An important aspect—of this application of computational psychiatry—is the quantification of uncertainty about how a patient will behave, and what is likely to happen to her in the future. Indeed, uncertainty quantification is a primary focus of related approaches in quantitative epidemiology and meteorology; especially in the context of forecasting and scenario modelling [210]. In principle, finding the right generative model for a patient guarantees the best predictions. This is because a model with the greatest evidence precludes overfitting and ensures generalisability [211]; namely, the generalisation from old (i.e., what has happened to the patient in the past) to new data (what will happen to her in the future).

Computational neuropsychology

A final part of the narrative is that a generative model of pathophysiology, and ensuing psychopathology, allows one to perform in silico or synthetic experiments [212,213,214]. These entail optimising the parameters of a model of a particular subject or cohort, and seeing what would happen if one increased or decreased certain synaptic efficacies, e.g., [197]. Alternatively, one can emulate extremes of aberrant precision by simply deleting connections in active inference models of diagnostic paradigms, e.g., [215]. In these computational studies, the extrinsic (between node) connections are usually assigned to likelihood mappings relating sensory observations to representations or expectations about hidden states of affairs. Conversely, intrinsic (within node) connections are usually treated as embodying prior beliefs about state transitions and narratives that characterise the paradigm in question.

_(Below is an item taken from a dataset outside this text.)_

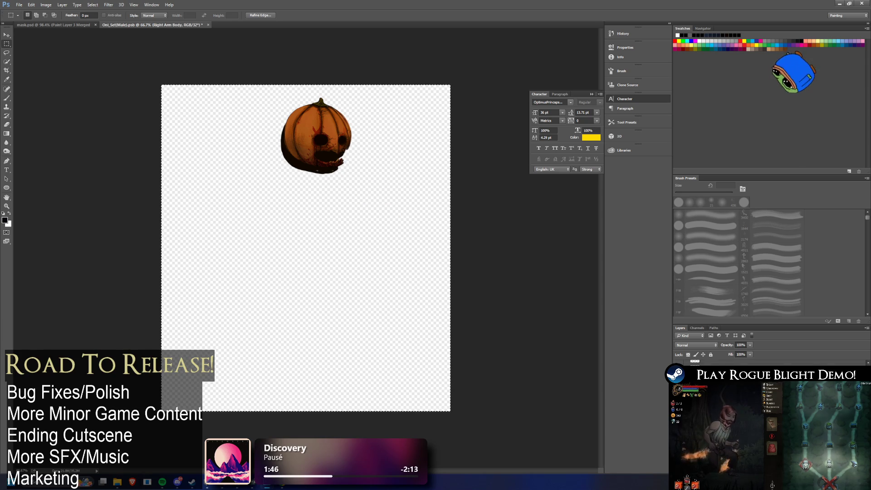
{"action": "key", "text": "alt+bracketright"}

One obvious advantage of being able to create a ‘digital twin’ of a patient in silico, is the ability to perform synthetic lesion studies and psychopharmacology, to test various hypotheses about the effect of therapeutic interventions. This is probably best illustrated in the setting of epilepsy, particularly, in predicting the effects of pharmacological and surgical interventions; e.g., [216].

Conclusion

This review has taken a somewhat colloquial tour through the fundaments of one (strong) kind of computational psychiatry. Perhaps the take-home message is the foundational importance of a hypothesis or generative model—and being able to articulate this model in computational or formal terms. This is a difficult problem; both in terms of identifying or selecting the right sort of generative models that explain sentient behaviour and its pathologies, but also the biophysical (e.g., dynamic causal) models we, as researchers, use to make sense of our data. This difficulty should not be understated. For example, although dynamic causal modelling has enjoyed wide uptake in fMRI, the requisite models—necessary to explain fine-grained neuronal dynamics in electrophysiology—are notoriously difficult to build and explore using model comparison (a.k.a., structure learning). This usually calls for researchers that are well versed in the system and scale of enquiry, who are also fluent in Bayesian and variational modelling procedures.

The ultimate goal of this endeavour is a generative model or explanation for various psychiatric disorders that furnishes a parsimonious yet accurate account of all the data at hand. This truism reflects the fact that model evidence can be decomposed into accuracy minus complexity; speaking to the pressure to find minimally complex explanations that are as simple as possible but not too simple. In short, the mechanistic explanations we seek will be alluringly simple, but the journey may be difficult. One could argue that psychiatry has chosen the most difficult journey of all; namely, to explain ourselves.